--- START ---

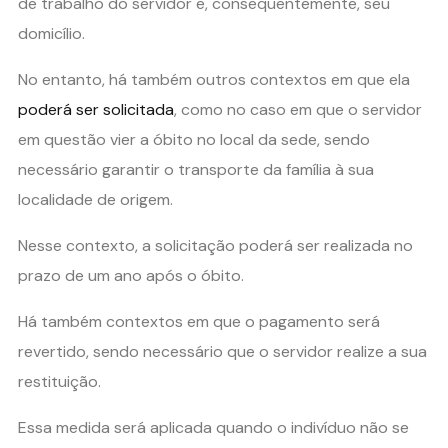
de trabalho do servidor e, consequentemente, seu
domicílio.
No entanto, há também outros contextos em que ela
poderá ser solicitada
, como no caso em que o servidor
em questão vier a óbito no local da sede, sendo
necessário garantir o transporte da família à sua
localidade de origem.
Nesse contexto, a solicitação poderá ser realizada no
prazo de um ano após o óbito.
Há também contextos em que o pagamento será
revertido, sendo necessário que o servidor realize a sua
restituição.
Essa medida será aplicada quando o indivíduo não se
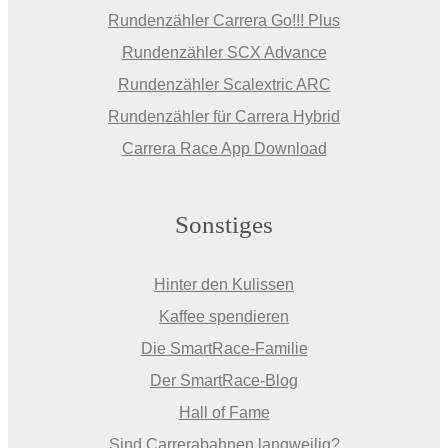
Rundenzähler Carrera Go!!! Plus
Rundenzähler SCX Advance
Rundenzähler Scalextric ARC
Rundenzähler für Carrera Hybrid
Carrera Race App Download
Sonstiges
Hinter den Kulissen
Kaffee spendieren
Die SmartRace-Familie
Der SmartRace-Blog
Hall of Fame
Sind Carrerabahnen langweilig?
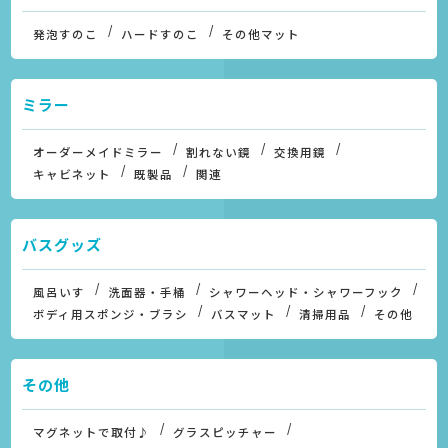
発泡すのこ
ハードすのこ
その他マット
ミラー
オーダーメイドミラー
割れない鏡
交換用鏡
キャビネット
既製品
関連
バスグッズ
風呂いす
洗面器・手桶
シャワーヘッド・シャワーフック
ボディ用スポンジ・ブラシ
バスマット
清掃用品
その他
その他
マグネットで取付♪
グラスピッチャー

--- END ---

Reproduce the text of the listing above line for line, with no changes to any wording, and leave the pictures out of your answer.

Answer to this task:
de trabalho do servidor e, consequentemente, seu
domicílio.
No entanto, há também outros contextos em que ela
poderá ser solicitada
, como no caso em que o servidor
em questão vier a óbito no local da sede, sendo
necessário garantir o transporte da família à sua
localidade de origem.
Nesse contexto, a solicitação poderá ser realizada no
prazo de um ano após o óbito.
Há também contextos em que o pagamento será
revertido, sendo necessário que o servidor realize a sua
restituição.
Essa medida será aplicada quando o indivíduo não se
Rundenzähler Carrera Go!!! Plus
Rundenzähler SCX Advance
Rundenzähler Scalextric ARC
Rundenzähler für Carrera Hybrid
Carrera Race App Download
Sonstiges
Hinter den Kulissen
Kaffee spendieren
Die SmartRace-Familie
Der SmartRace-Blog
Hall of Fame
Sind Carrerabahnen langweilig?
発泡すのこ
ハードすのこ
その他マット
ミラー
オーダーメイドミラー
割れない鏡
交換用鏡
キャビネット
既製品
関連
バスグッズ
風呂いす
洗面器・手桶
シャワーヘッド・シャワーフック
ボディ用スポンジ・ブラシ
バスマット
清掃用品
その他
その他
マグネットで取付♪
グラスピッチャー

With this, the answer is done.